WHAT YOU HAVE TO DO | This exercise needs the complete data reproduced exactly.

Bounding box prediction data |
═══

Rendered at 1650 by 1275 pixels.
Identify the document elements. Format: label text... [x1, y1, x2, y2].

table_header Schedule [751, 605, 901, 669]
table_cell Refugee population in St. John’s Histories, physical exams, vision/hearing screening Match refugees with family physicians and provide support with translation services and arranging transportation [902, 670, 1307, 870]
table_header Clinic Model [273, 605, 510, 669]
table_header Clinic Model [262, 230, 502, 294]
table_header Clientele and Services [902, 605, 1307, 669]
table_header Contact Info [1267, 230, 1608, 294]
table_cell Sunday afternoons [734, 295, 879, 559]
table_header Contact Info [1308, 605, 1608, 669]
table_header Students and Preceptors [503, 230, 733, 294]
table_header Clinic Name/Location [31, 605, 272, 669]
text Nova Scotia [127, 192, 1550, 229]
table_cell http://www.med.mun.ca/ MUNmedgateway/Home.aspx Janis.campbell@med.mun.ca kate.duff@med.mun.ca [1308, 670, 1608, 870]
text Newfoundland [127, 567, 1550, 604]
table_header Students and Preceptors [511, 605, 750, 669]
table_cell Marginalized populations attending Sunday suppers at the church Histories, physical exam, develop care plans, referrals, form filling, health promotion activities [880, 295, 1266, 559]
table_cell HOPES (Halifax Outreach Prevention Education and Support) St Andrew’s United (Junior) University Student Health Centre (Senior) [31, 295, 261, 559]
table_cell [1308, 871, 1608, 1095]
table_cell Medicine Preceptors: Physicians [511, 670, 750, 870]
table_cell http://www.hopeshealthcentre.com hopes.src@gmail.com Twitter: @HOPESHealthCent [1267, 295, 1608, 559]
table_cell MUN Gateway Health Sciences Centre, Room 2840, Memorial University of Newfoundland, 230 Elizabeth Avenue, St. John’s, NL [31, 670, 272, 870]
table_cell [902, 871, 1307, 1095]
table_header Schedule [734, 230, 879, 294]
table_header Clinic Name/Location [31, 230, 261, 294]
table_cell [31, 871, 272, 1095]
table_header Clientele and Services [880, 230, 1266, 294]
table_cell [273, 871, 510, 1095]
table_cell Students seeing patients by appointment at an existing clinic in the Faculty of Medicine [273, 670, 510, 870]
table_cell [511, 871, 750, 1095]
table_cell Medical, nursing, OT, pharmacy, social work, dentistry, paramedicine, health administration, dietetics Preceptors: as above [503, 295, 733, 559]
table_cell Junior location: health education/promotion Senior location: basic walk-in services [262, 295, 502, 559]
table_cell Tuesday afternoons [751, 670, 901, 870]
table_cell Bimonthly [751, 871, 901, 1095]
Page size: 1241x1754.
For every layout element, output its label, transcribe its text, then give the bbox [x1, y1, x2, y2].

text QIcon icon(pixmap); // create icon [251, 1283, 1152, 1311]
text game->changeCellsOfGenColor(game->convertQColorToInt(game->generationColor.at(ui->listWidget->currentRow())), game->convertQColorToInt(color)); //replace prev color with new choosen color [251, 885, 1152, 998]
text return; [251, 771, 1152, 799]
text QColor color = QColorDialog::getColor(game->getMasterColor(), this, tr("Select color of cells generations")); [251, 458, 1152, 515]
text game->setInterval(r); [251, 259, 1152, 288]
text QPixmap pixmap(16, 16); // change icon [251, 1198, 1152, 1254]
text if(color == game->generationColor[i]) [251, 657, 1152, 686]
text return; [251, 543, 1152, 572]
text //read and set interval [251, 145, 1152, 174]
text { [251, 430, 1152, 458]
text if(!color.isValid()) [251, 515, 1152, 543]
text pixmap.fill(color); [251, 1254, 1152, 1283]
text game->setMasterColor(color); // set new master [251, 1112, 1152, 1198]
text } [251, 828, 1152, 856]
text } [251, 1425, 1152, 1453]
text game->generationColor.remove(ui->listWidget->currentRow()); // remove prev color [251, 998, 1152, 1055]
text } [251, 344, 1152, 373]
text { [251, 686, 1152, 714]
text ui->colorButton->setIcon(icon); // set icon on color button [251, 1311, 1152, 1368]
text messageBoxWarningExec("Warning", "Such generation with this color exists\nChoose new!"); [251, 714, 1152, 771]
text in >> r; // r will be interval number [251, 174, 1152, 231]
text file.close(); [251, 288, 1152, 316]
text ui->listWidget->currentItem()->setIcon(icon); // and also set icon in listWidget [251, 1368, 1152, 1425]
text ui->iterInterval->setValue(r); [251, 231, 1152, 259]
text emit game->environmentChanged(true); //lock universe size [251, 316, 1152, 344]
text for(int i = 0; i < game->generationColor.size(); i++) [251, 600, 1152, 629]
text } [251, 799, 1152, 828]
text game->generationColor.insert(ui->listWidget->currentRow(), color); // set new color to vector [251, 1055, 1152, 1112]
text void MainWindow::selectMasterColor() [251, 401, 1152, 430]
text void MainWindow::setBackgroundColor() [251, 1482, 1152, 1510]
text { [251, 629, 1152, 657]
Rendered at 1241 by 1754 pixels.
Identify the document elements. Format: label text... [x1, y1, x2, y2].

═══

RESPONSE |
Rendered at 1650 by 1275 pixels.
Identify the document elements. Format: label text... [x1, y1, x2, y2].

table_header Schedule [751, 605, 901, 669]
table_cell Refugee population in St. John’s Histories, physical exams, vision/hearing screening Match refugees with family physicians and provide support with translation services and arranging transportation [902, 670, 1307, 870]
table_header Clinic Model [273, 605, 510, 669]
table_header Clinic Model [262, 230, 502, 294]
table_header Clientele and Services [902, 605, 1307, 669]
table_header Contact Info [1267, 230, 1608, 294]
table_cell Sunday afternoons [734, 295, 879, 559]
table_header Contact Info [1308, 605, 1608, 669]
table_header Students and Preceptors [503, 230, 733, 294]
table_header Clinic Name/Location [31, 605, 272, 669]
text Nova Scotia [127, 192, 1550, 229]
table_cell http://www.med.mun.ca/ MUNmedgateway/Home.aspx Janis.campbell@med.mun.ca kate.duff@med.mun.ca [1308, 670, 1608, 870]
text Newfoundland [127, 567, 1550, 604]
table_header Students and Preceptors [511, 605, 750, 669]
table_cell Marginalized populations attending Sunday suppers at the church Histories, physical exam, develop care plans, referrals, form filling, health promotion activities [880, 295, 1266, 559]
table_cell HOPES (Halifax Outreach Prevention Education and Support) St Andrew’s United (Junior) University Student Health Centre (Senior) [31, 295, 261, 559]
table_cell [1308, 871, 1608, 1095]
table_cell Medicine Preceptors: Physicians [511, 670, 750, 870]
table_cell http://www.hopeshealthcentre.com hopes.src@gmail.com Twitter: @HOPESHealthCent [1267, 295, 1608, 559]
table_cell MUN Gateway Health Sciences Centre, Room 2840, Memorial University of Newfoundland, 230 Elizabeth Avenue, St. John’s, NL [31, 670, 272, 870]
table_cell [902, 871, 1307, 1095]
table_header Schedule [734, 230, 879, 294]
table_header Clinic Name/Location [31, 230, 261, 294]
table_cell [31, 871, 272, 1095]
table_header Clientele and Services [880, 230, 1266, 294]
table_cell [273, 871, 510, 1095]
table_cell Students seeing patients by appointment at an existing clinic in the Faculty of Medicine [273, 670, 510, 870]
table_cell [511, 871, 750, 1095]
table_cell Medical, nursing, OT, pharmacy, social work, dentistry, paramedicine, health administration, dietetics Preceptors: as above [503, 295, 733, 559]
table_cell Junior location: health education/promotion Senior location: basic walk-in services [262, 295, 502, 559]
table_cell Tuesday afternoons [751, 670, 901, 870]
table_cell Bimonthly [751, 871, 901, 1095]
Page size: 1241x1754.
For every layout element, output its label, transcribe its text, then give the bbox [x1, y1, x2, y2].

text QIcon icon(pixmap); // create icon [251, 1283, 1152, 1311]
text game->changeCellsOfGenColor(game->convertQColorToInt(game->generationColor.at(ui->listWidget->currentRow())), game->convertQColorToInt(color)); //replace prev color with new choosen color [251, 885, 1152, 998]
text return; [251, 771, 1152, 799]
text QColor color = QColorDialog::getColor(game->getMasterColor(), this, tr("Select color of cells generations")); [251, 458, 1152, 515]
text game->setInterval(r); [251, 259, 1152, 288]
text QPixmap pixmap(16, 16); // change icon [251, 1198, 1152, 1254]
text if(color == game->generationColor[i]) [251, 657, 1152, 686]
text return; [251, 543, 1152, 572]
text //read and set interval [251, 145, 1152, 174]
text { [251, 430, 1152, 458]
text if(!color.isValid()) [251, 515, 1152, 543]
text pixmap.fill(color); [251, 1254, 1152, 1283]
text game->setMasterColor(color); // set new master [251, 1112, 1152, 1198]
text } [251, 828, 1152, 856]
text } [251, 1425, 1152, 1453]
text game->generationColor.remove(ui->listWidget->currentRow()); // remove prev color [251, 998, 1152, 1055]
text } [251, 344, 1152, 373]
text { [251, 686, 1152, 714]
text ui->colorButton->setIcon(icon); // set icon on color button [251, 1311, 1152, 1368]
text messageBoxWarningExec("Warning", "Such generation with this color exists\nChoose new!"); [251, 714, 1152, 771]
text in >> r; // r will be interval number [251, 174, 1152, 231]
text file.close(); [251, 288, 1152, 316]
text ui->listWidget->currentItem()->setIcon(icon); // and also set icon in listWidget [251, 1368, 1152, 1425]
text ui->iterInterval->setValue(r); [251, 231, 1152, 259]
text emit game->environmentChanged(true); //lock universe size [251, 316, 1152, 344]
text for(int i = 0; i < game->generationColor.size(); i++) [251, 600, 1152, 629]
text } [251, 799, 1152, 828]
text game->generationColor.insert(ui->listWidget->currentRow(), color); // set new color to vector [251, 1055, 1152, 1112]
text void MainWindow::selectMasterColor() [251, 401, 1152, 430]
text void MainWindow::setBackgroundColor() [251, 1482, 1152, 1510]
text { [251, 629, 1152, 657]
Rendered at 1241 by 1754 pixels.
Identify the document elements. Format: label text... [x1, y1, x2, y2].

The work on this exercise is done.